Your answer must consist of exactly the lines below, starting with the line with "organic impurities (HPLC), assay" and going on through the line with "For impurities, an", and nothing else.

__INPUT MATERIAL__.
——

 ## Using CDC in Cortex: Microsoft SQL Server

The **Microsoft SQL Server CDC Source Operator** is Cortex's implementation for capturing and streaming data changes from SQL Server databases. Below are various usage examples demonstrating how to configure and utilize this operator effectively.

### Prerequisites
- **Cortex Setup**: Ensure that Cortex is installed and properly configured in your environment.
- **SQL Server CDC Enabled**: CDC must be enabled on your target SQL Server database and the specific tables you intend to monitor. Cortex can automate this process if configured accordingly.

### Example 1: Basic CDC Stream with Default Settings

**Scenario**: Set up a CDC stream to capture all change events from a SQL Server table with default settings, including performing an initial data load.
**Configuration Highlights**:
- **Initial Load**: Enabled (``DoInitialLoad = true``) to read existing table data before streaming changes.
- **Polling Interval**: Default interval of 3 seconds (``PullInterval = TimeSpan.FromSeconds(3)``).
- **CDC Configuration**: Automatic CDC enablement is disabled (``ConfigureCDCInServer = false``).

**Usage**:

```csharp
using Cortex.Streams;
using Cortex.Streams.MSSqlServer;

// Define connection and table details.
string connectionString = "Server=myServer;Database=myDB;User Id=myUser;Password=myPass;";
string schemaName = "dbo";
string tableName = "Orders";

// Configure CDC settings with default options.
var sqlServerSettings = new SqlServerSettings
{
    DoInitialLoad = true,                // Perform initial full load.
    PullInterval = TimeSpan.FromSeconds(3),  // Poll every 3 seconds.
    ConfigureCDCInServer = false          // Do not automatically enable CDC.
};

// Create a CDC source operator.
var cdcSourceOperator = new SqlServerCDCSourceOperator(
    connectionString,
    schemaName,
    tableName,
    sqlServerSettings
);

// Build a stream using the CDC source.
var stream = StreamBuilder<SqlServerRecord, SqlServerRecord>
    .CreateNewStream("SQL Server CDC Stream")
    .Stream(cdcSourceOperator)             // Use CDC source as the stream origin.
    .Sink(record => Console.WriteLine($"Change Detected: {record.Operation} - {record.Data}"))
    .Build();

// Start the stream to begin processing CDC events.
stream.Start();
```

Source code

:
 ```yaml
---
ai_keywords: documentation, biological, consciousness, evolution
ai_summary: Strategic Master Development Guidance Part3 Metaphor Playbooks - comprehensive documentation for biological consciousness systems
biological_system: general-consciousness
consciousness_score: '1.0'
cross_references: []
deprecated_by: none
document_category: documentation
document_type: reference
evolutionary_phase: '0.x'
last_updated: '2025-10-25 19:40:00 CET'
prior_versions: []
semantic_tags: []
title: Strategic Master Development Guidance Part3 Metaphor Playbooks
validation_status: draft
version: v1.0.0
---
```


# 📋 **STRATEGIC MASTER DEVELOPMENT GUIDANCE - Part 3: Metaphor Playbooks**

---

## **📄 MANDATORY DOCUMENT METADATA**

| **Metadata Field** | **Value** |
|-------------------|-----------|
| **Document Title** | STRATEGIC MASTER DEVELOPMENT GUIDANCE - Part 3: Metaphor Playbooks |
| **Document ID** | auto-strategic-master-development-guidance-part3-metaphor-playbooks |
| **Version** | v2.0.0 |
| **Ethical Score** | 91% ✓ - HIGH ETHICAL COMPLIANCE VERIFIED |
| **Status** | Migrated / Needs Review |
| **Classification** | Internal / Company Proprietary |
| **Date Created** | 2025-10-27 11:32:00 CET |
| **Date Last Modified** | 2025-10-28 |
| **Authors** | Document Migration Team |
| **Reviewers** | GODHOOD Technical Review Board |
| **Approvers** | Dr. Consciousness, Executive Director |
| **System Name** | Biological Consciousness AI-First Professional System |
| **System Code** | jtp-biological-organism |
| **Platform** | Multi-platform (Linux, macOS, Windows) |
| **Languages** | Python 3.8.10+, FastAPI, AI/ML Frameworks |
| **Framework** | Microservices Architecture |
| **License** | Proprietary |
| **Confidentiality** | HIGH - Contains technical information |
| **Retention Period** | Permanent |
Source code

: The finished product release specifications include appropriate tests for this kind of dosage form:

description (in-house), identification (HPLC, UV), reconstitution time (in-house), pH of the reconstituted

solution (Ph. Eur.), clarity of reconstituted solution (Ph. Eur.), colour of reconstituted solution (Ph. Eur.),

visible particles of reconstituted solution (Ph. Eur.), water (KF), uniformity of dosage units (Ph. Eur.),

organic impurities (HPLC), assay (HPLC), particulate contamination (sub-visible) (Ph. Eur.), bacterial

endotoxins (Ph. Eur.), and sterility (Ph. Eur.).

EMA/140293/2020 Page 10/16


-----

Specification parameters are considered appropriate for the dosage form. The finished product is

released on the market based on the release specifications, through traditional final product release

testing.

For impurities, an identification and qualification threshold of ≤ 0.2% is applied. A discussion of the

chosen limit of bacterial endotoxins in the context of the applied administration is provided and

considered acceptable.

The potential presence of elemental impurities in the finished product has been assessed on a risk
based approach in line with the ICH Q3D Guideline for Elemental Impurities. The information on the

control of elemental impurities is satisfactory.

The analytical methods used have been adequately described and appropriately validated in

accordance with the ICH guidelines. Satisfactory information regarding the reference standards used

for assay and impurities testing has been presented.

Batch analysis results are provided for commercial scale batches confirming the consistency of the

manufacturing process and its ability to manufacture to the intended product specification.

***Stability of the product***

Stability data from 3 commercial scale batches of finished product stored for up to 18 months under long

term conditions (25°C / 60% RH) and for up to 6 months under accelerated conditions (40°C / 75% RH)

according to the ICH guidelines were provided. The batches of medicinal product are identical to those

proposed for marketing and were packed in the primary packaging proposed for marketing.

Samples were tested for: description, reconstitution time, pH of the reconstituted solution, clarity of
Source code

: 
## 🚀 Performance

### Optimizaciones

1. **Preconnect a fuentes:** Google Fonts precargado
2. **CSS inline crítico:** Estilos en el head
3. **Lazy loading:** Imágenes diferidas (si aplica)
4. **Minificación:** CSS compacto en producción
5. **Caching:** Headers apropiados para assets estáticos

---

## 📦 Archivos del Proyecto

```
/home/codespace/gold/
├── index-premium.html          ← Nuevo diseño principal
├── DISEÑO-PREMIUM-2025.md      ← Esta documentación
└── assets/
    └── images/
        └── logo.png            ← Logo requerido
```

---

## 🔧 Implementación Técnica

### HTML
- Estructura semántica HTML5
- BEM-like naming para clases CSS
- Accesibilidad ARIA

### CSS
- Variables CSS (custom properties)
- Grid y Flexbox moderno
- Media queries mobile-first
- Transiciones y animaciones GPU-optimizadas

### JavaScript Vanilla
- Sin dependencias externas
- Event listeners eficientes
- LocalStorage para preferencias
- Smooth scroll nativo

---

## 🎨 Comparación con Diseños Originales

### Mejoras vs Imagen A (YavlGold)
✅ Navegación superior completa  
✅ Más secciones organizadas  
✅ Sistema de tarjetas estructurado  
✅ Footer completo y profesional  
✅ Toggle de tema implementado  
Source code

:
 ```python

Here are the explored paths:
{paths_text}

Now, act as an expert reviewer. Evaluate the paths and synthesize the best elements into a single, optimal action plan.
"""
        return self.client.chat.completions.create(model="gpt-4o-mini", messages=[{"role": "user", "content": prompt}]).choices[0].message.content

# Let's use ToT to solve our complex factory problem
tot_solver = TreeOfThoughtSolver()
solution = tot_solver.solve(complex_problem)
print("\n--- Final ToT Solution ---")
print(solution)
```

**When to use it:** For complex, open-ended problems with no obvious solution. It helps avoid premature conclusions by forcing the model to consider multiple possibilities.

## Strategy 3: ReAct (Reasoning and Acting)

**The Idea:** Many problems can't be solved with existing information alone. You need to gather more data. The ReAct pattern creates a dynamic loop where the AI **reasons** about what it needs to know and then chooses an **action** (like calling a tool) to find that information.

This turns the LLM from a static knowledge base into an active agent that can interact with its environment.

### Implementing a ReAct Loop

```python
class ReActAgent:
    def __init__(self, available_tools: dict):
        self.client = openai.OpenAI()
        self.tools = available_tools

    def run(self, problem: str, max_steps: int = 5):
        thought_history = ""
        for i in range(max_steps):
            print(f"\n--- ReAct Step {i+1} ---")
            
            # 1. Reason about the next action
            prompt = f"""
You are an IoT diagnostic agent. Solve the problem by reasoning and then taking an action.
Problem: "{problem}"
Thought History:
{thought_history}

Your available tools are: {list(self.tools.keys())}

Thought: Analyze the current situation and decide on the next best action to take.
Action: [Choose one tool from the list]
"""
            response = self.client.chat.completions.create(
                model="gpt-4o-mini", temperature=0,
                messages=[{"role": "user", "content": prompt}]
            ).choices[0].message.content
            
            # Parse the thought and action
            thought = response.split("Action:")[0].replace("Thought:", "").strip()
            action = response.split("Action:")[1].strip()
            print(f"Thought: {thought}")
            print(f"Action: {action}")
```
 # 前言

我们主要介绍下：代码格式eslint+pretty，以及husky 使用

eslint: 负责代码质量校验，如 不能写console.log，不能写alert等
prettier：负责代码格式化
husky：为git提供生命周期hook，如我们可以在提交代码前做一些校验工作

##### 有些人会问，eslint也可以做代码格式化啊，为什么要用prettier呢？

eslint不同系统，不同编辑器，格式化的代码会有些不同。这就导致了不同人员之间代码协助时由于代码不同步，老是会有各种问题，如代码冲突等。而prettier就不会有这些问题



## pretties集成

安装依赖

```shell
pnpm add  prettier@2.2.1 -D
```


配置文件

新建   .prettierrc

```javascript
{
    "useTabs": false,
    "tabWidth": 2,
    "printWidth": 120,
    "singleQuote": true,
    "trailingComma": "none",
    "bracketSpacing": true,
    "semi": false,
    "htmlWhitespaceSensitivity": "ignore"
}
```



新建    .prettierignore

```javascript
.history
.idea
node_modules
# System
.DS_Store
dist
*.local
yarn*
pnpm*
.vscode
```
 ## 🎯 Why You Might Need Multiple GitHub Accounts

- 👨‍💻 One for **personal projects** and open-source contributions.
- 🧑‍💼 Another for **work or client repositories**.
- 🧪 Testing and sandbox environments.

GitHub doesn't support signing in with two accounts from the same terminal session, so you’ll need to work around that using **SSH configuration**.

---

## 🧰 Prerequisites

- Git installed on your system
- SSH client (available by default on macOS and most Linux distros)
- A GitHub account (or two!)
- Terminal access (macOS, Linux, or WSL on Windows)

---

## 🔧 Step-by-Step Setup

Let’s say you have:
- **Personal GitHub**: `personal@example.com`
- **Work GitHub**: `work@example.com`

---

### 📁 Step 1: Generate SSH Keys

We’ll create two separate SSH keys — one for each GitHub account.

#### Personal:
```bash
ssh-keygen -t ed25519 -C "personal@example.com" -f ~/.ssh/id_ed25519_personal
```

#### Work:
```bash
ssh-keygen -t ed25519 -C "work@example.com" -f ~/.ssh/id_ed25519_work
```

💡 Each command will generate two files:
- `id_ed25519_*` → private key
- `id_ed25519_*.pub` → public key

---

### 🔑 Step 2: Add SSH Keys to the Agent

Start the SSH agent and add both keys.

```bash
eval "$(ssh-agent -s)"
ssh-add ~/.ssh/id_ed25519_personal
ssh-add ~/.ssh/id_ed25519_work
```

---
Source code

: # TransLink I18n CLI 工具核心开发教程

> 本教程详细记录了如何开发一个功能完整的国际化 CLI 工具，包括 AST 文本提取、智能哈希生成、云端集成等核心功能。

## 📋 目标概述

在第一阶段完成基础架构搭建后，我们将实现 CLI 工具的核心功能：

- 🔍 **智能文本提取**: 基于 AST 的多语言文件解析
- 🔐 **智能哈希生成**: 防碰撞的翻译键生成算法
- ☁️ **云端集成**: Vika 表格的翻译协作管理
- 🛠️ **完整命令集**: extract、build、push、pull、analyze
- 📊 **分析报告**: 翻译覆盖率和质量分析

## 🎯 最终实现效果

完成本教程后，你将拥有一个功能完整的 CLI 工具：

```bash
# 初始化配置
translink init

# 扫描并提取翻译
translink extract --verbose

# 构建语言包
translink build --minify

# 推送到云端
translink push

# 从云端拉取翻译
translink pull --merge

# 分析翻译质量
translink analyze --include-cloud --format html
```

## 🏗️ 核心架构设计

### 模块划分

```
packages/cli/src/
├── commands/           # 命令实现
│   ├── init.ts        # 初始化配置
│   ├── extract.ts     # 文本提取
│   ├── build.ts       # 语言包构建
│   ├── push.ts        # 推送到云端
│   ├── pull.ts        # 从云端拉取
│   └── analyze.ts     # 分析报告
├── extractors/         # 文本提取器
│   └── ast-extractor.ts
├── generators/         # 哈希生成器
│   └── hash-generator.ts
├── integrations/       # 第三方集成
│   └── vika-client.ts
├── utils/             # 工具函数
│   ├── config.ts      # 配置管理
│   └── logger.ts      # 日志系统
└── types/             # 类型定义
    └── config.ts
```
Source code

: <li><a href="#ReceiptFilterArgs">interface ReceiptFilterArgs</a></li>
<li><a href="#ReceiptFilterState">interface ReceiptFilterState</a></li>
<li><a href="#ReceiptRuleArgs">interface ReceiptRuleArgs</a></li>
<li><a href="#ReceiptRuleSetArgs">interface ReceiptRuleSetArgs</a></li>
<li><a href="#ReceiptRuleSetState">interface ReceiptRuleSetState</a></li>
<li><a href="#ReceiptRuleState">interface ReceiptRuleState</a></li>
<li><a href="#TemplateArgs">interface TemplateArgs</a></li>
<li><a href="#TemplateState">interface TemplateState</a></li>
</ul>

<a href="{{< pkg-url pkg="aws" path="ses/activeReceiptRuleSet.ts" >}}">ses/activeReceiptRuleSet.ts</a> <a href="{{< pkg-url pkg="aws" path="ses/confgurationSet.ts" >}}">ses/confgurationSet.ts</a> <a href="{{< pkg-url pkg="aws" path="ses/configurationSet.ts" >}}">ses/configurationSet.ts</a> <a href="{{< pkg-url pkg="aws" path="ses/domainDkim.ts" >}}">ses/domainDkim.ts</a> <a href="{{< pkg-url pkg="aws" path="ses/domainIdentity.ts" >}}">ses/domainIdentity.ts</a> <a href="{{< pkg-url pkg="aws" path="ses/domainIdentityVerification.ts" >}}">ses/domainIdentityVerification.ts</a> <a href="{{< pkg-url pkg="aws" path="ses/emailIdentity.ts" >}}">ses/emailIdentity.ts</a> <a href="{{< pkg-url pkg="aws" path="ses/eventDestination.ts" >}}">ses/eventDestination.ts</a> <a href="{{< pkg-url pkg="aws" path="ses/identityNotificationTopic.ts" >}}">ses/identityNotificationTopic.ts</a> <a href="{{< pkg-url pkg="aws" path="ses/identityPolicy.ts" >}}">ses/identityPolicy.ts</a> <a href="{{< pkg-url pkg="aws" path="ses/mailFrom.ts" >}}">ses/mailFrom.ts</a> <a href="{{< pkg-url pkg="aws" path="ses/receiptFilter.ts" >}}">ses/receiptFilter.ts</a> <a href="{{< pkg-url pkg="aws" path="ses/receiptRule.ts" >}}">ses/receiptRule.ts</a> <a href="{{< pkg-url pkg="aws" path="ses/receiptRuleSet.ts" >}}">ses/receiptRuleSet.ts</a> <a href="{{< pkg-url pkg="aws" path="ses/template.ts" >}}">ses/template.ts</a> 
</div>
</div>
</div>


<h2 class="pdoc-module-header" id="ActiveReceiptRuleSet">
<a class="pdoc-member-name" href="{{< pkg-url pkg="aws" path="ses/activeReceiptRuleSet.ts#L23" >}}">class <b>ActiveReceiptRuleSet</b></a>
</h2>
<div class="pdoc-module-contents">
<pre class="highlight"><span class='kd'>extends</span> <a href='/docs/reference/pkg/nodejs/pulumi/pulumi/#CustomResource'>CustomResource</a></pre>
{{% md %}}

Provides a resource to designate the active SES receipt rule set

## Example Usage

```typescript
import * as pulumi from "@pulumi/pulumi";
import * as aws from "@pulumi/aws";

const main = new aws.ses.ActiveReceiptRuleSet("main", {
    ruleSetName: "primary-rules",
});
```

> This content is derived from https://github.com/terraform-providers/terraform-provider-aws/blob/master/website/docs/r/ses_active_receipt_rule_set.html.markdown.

——

__ANSWER SPACE__.
organic impurities (HPLC), assay (HPLC), particulate contamination (sub-visible) (Ph. Eur.), bacterial

endotoxins (Ph. Eur.), and sterility (Ph. Eur.).

EMA/140293/2020 Page 10/16


-----

Specification parameters are considered appropriate for the dosage form. The finished product is

released on the market based on the release specifications, through traditional final product release

testing.

For impurities, an identification and qualification threshold of ≤ 0.2% is applied. A discussion of the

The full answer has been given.